==== Extracted material ====
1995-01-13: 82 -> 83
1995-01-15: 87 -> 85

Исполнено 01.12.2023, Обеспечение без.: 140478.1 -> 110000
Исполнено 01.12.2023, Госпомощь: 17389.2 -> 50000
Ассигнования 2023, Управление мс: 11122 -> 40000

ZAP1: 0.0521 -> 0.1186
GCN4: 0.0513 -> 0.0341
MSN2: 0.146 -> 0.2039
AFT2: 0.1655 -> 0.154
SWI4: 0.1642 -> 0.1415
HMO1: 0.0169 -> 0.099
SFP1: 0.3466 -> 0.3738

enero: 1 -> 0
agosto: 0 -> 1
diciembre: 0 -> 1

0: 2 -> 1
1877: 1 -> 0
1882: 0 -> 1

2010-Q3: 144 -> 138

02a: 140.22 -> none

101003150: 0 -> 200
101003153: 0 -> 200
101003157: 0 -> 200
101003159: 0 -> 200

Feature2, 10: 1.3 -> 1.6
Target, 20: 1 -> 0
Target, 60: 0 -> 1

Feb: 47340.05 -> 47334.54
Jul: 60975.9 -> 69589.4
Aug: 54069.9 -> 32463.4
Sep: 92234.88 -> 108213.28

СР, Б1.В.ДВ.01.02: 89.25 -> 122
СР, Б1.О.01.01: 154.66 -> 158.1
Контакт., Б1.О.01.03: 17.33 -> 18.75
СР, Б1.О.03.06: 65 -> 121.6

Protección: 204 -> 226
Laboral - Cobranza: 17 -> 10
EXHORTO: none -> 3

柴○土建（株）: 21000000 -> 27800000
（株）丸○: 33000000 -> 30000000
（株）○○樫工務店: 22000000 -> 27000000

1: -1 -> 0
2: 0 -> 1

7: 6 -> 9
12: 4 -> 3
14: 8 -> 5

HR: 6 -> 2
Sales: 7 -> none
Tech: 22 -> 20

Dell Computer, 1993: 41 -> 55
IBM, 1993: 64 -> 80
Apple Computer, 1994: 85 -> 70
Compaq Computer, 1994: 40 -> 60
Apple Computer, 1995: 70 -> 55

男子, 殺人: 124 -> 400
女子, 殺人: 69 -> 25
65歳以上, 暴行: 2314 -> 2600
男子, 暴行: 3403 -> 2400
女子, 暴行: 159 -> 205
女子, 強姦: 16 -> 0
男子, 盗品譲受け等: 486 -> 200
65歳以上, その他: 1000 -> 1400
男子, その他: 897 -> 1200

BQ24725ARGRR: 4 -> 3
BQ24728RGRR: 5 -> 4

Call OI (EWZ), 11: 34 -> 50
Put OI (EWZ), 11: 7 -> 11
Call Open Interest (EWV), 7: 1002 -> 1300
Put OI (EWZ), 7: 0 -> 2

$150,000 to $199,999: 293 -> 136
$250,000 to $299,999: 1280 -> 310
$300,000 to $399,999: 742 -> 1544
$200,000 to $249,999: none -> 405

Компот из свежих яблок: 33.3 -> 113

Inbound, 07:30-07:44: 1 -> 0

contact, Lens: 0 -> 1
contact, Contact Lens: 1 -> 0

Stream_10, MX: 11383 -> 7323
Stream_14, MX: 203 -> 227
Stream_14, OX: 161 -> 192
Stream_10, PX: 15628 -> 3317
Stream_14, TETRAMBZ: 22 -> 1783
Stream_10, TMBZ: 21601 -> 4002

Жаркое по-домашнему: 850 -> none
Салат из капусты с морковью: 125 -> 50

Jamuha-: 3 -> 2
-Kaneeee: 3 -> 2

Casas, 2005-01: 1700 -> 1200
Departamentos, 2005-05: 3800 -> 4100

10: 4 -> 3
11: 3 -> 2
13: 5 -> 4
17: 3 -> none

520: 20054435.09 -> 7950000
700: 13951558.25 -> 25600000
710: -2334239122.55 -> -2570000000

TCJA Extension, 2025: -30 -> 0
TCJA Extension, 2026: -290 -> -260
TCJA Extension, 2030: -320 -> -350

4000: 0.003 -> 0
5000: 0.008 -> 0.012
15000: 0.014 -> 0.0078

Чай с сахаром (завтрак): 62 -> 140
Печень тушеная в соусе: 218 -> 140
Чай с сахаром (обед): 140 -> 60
====
**Exercise aim**:
Reproduce every line of the material above exactly.

**Written answer**:
1995-01-13: 82 -> 83
1995-01-15: 87 -> 85

Исполнено 01.12.2023, Обеспечение без.: 140478.1 -> 110000
Исполнено 01.12.2023, Госпомощь: 17389.2 -> 50000
Ассигнования 2023, Управление мс: 11122 -> 40000

ZAP1: 0.0521 -> 0.1186
GCN4: 0.0513 -> 0.0341
MSN2: 0.146 -> 0.2039
AFT2: 0.1655 -> 0.154
SWI4: 0.1642 -> 0.1415
HMO1: 0.0169 -> 0.099
SFP1: 0.3466 -> 0.3738

enero: 1 -> 0
agosto: 0 -> 1
diciembre: 0 -> 1

0: 2 -> 1
1877: 1 -> 0
1882: 0 -> 1

2010-Q3: 144 -> 138

02a: 140.22 -> none

101003150: 0 -> 200
101003153: 0 -> 200
101003157: 0 -> 200
101003159: 0 -> 200

Feature2, 10: 1.3 -> 1.6
Target, 20: 1 -> 0
Target, 60: 0 -> 1

Feb: 47340.05 -> 47334.54
Jul: 60975.9 -> 69589.4
Aug: 54069.9 -> 32463.4
Sep: 92234.88 -> 108213.28

СР, Б1.В.ДВ.01.02: 89.25 -> 122
СР, Б1.О.01.01: 154.66 -> 158.1
Контакт., Б1.О.01.03: 17.33 -> 18.75
СР, Б1.О.03.06: 65 -> 121.6

Protección: 204 -> 226
Laboral - Cobranza: 17 -> 10
EXHORTO: none -> 3

柴○土建（株）: 21000000 -> 27800000
（株）丸○: 33000000 -> 30000000
（株）○○樫工務店: 22000000 -> 27000000

1: -1 -> 0
2: 0 -> 1

7: 6 -> 9
12: 4 -> 3
14: 8 -> 5

HR: 6 -> 2
Sales: 7 -> none
Tech: 22 -> 20

Dell Computer, 1993: 41 -> 55
IBM, 1993: 64 -> 80
Apple Computer, 1994: 85 -> 70
Compaq Computer, 1994: 40 -> 60
Apple Computer, 1995: 70 -> 55

男子, 殺人: 124 -> 400
女子, 殺人: 69 -> 25
65歳以上, 暴行: 2314 -> 2600
男子, 暴行: 3403 -> 2400
女子, 暴行: 159 -> 205
女子, 強姦: 16 -> 0
男子, 盗品譲受け等: 486 -> 200
65歳以上, その他: 1000 -> 1400
男子, その他: 897 -> 1200

BQ24725ARGRR: 4 -> 3
BQ24728RGRR: 5 -> 4

Call OI (EWZ), 11: 34 -> 50
Put OI (EWZ), 11: 7 -> 11
Call Open Interest (EWV), 7: 1002 -> 1300
Put OI (EWZ), 7: 0 -> 2

$150,000 to $199,999: 293 -> 136
$250,000 to $299,999: 1280 -> 310
$300,000 to $399,999: 742 -> 1544
$200,000 to $249,999: none -> 405

Компот из свежих яблок: 33.3 -> 113

Inbound, 07:30-07:44: 1 -> 0

contact, Lens: 0 -> 1
contact, Contact Lens: 1 -> 0

Stream_10, MX: 11383 -> 7323
Stream_14, MX: 203 -> 227
Stream_14, OX: 161 -> 192
Stream_10, PX: 15628 -> 3317
Stream_14, TETRAMBZ: 22 -> 1783
Stream_10, TMBZ: 21601 -> 4002

Жаркое по-домашнему: 850 -> none
Салат из капусты с морковью: 125 -> 50

Jamuha-: 3 -> 2
-Kaneeee: 3 -> 2

Casas, 2005-01: 1700 -> 1200
Departamentos, 2005-05: 3800 -> 4100

10: 4 -> 3
11: 3 -> 2
13: 5 -> 4
17: 3 -> none

520: 20054435.09 -> 7950000
700: 13951558.25 -> 25600000
710: -2334239122.55 -> -2570000000

TCJA Extension, 2025: -30 -> 0
TCJA Extension, 2026: -290 -> -260
TCJA Extension, 2030: -320 -> -350

4000: 0.003 -> 0
5000: 0.008 -> 0.012
15000: 0.014 -> 0.0078

Чай с сахаром (завтрак): 62 -> 140
Печень тушеная в соусе: 218 -> 140
Чай с сахаром (обед): 140 -> 60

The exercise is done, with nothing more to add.